Spot node pools reduce cost by 60–80% for workloads that tolerate interruption. The candidates are batch processing jobs, development and testing environments, machine learning training workloads, and any background worker that implements retry logic against a durable queue. The condition for spot pool suitability is not “can this workload survive an interruption” but “can this workload survive an interruption without operator involvement.” If a spot eviction requires a manual restart or a support ticket, the workload does not belong on spot nodes. If it queues its work durably and retries automatically, spot is appropriate and the cost reduction is substantial.
[DAN: Add preferred AKS node pool strategy — system vs user pool separation, node sizing for efficient scale-in, spot pool conditions.]
The Scale-In Aggression Trade-Off
Aggressive scale-in and conservative scale-in are not one right and one wrong — they are different positions on a genuine trade-off, and the right position depends on the traffic characteristics of the workload.

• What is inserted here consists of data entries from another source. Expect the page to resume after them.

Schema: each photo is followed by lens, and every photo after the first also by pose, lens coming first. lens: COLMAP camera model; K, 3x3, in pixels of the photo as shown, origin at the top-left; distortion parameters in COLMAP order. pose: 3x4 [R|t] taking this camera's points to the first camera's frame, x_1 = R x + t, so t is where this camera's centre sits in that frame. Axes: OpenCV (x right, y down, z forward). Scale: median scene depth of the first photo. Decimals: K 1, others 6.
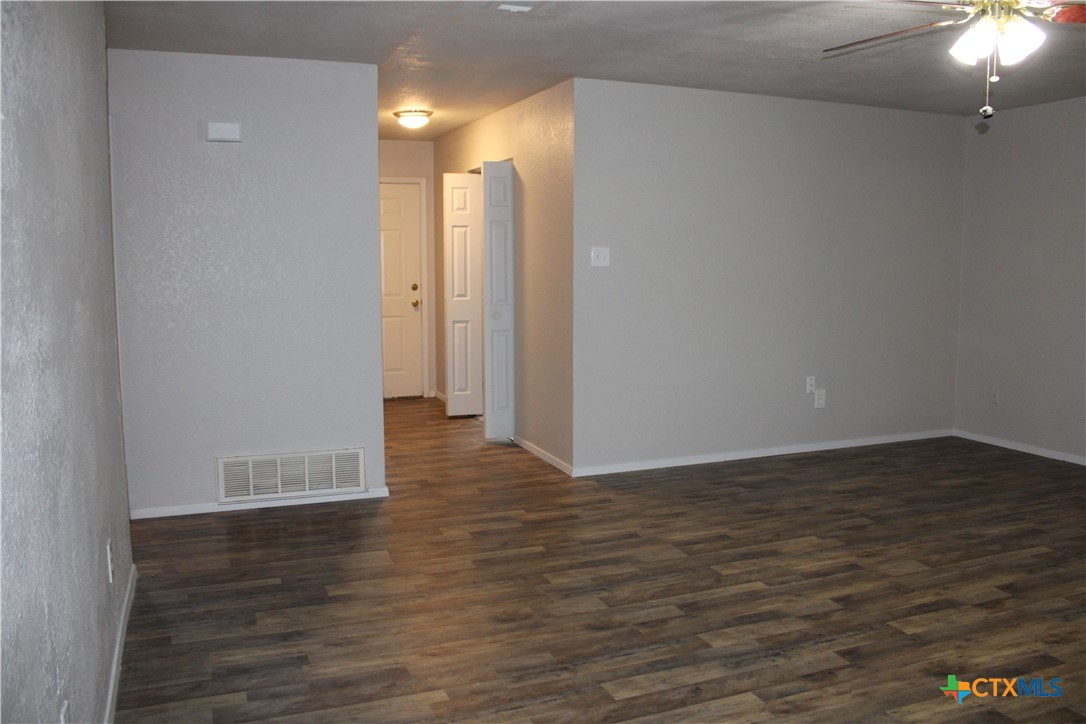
lens RADIAL K [[899.1, 0, 541.8], [0, 899.1, 356.1], [0, 0, 1]] dist [-0.160368, 0.141516]
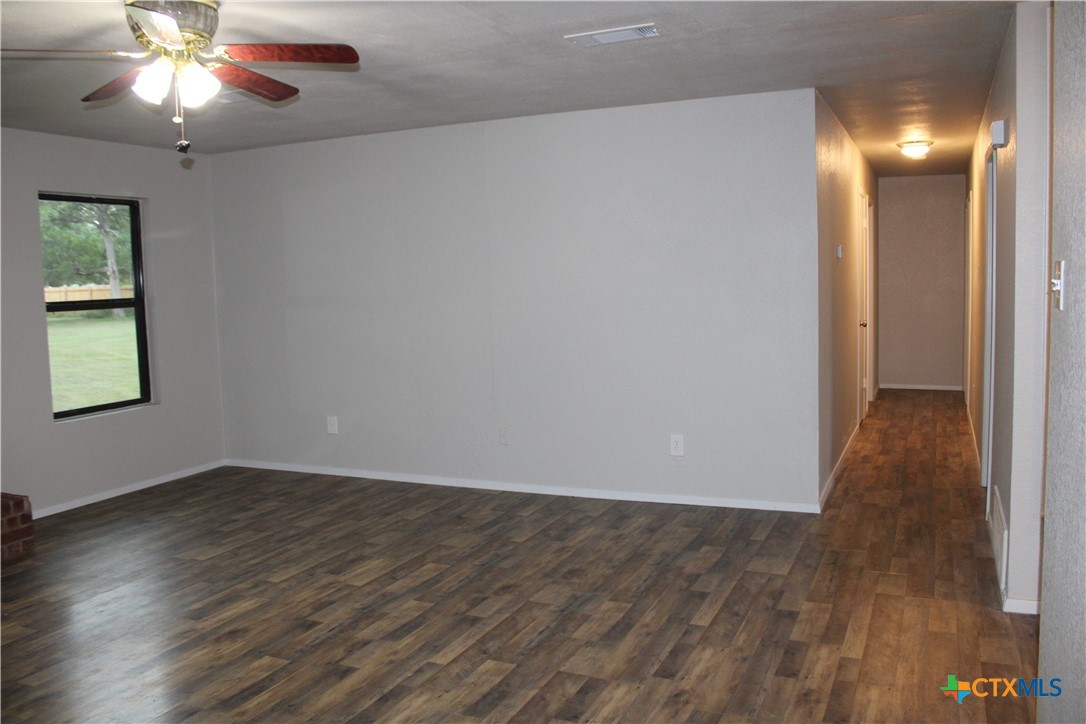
lens RADIAL K [[899.1, 0, 549.7], [0, 899.1, 361.4], [0, 0, 1]] dist [-0.160368, 0.141516]
pose [[-0.714493, 0.087042, -0.694207, 0.605180], [-0.053004, 0.982645, 0.177760, -0.156741], [0.697632, 0.163804, -0.697479, 1.319621]]
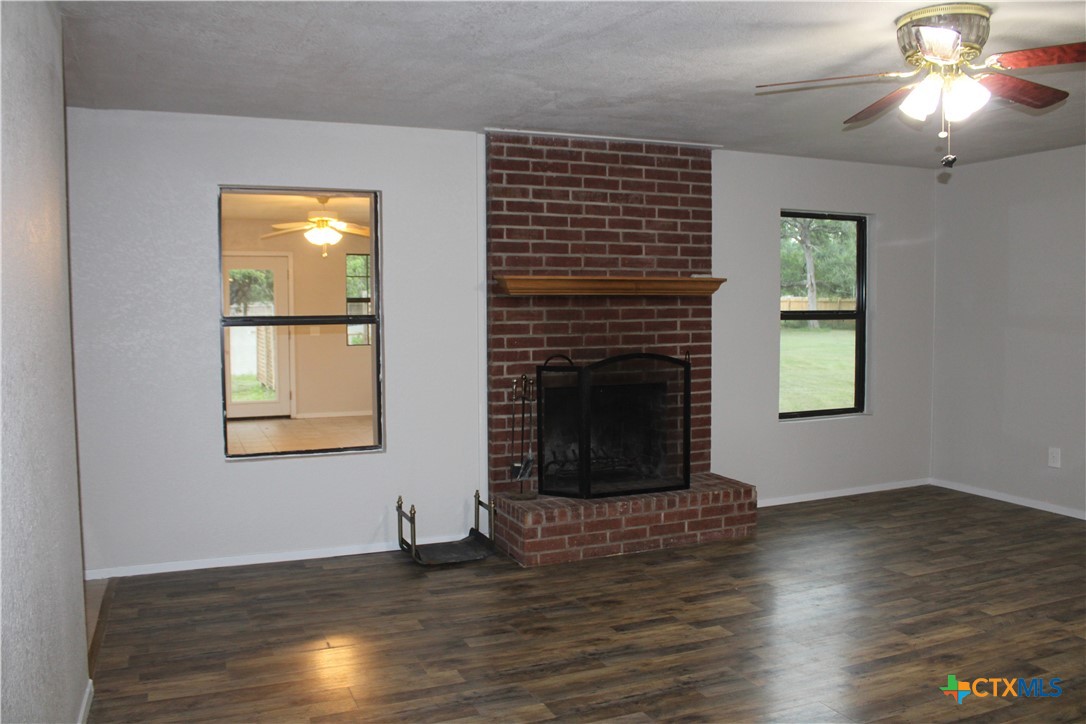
lens RADIAL K [[899.1, 0, 548.8], [0, 899.1, 362.0], [0, 0, 1]] dist [-0.160368, 0.141516]
pose [[-0.999536, 0.006112, -0.029830, 0.654223], [0.000602, 0.983420, 0.181341, -0.154615], [0.030444, 0.181239, -0.982968, 1.302147]]
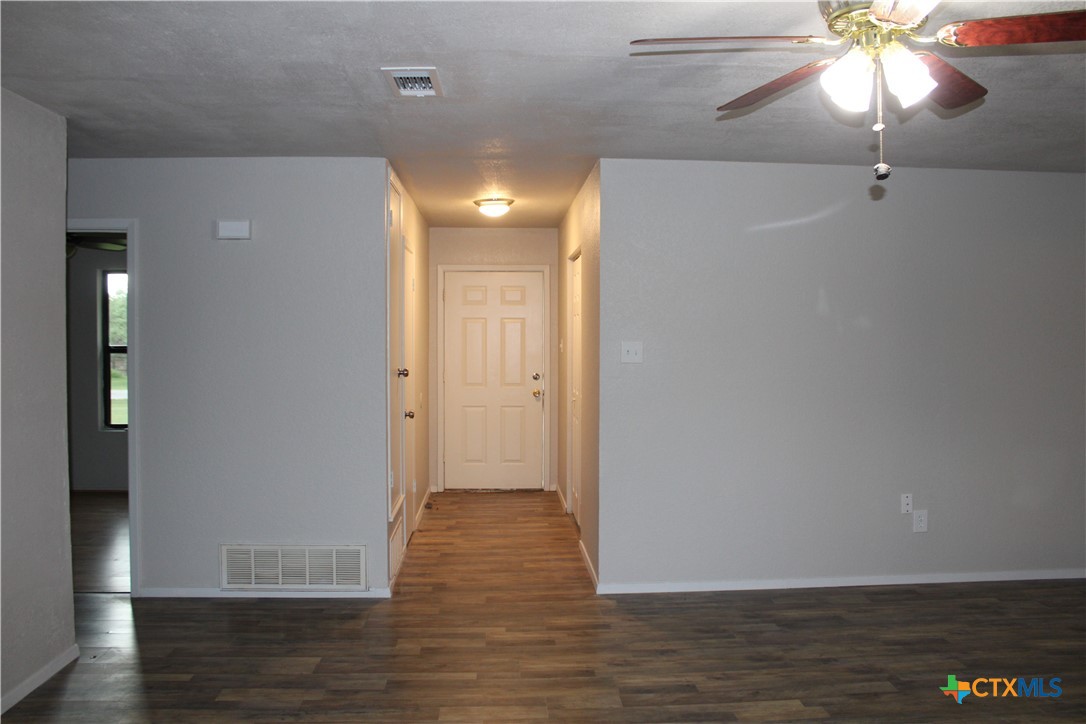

Aggressive scale-in returns capacity to baseline quickly after a peak. The cost profile is lower on average, because fewer instance-hours are consumed in the period between a peak and the next demand spike. The risk is that a scale-in event coincides with the beginning of the next peak — the workload contracts just as demand is returning, triggers a scale-out, and the latency during the scale-out interval is visible to users. For workloads with bursty, unpredictable traffic, aggressive scale-in creates a saw-tooth performance profile that is difficult to predict and harder to explain to stakeholders than a slow billing trend.
Conservative scale-in keeps more capacity available for longer after a peak. The cost profile is higher because instances that are no longer fully utilised remain running. The benefit is a buffer against the next demand spike — if traffic returns before scale-in completes, the workload absorbs it without a scale-out event. For workloads with sustained load or sharp unpredictable spikes, conservative scale-in produces more stable performance at the cost of a higher baseline bill.
The decision rule is to match scale-in aggressiveness to traffic predictability. For workloads with predictable daily patterns — morning ramp, evening trough, minimal weekend load — lean aggressive on scale-in and use scheduled scaling to pre-scale ahead of the morning peak and scale in after the evening trough. Scheduled scaling does not wait for a metric threshold; it adjusts instance count on a schedule you define. The combination of aggressive scale-in with scheduled pre-scaling eliminates both the cost waste of conservative scale-in and the latency spike risk of aggressive scale-in against unpredictable traffic. For workloads with genuinely unpredictable traffic — event-driven architectures, consumer-facing applications with viral growth potential, anything dependent on external demand signals you do not control — lean conservative. The extra spend buys meaningful latency headroom that customers and SLAs will notice when you get it wrong.
Autoscaling done well produces lower average cost than equivalent fixed provisioning. The discipline is in the tuning, and specifically in the scale-in configuration, which receives a fraction of the attention that scale-out does during initial setup. Scale-out is visible — it responds to incidents, it prevents degradation, it is the mechanism that keeps the service up. Scale-in is invisible until you look at the bill. Look at the scale-in configuration first. The scale-out is probably fine.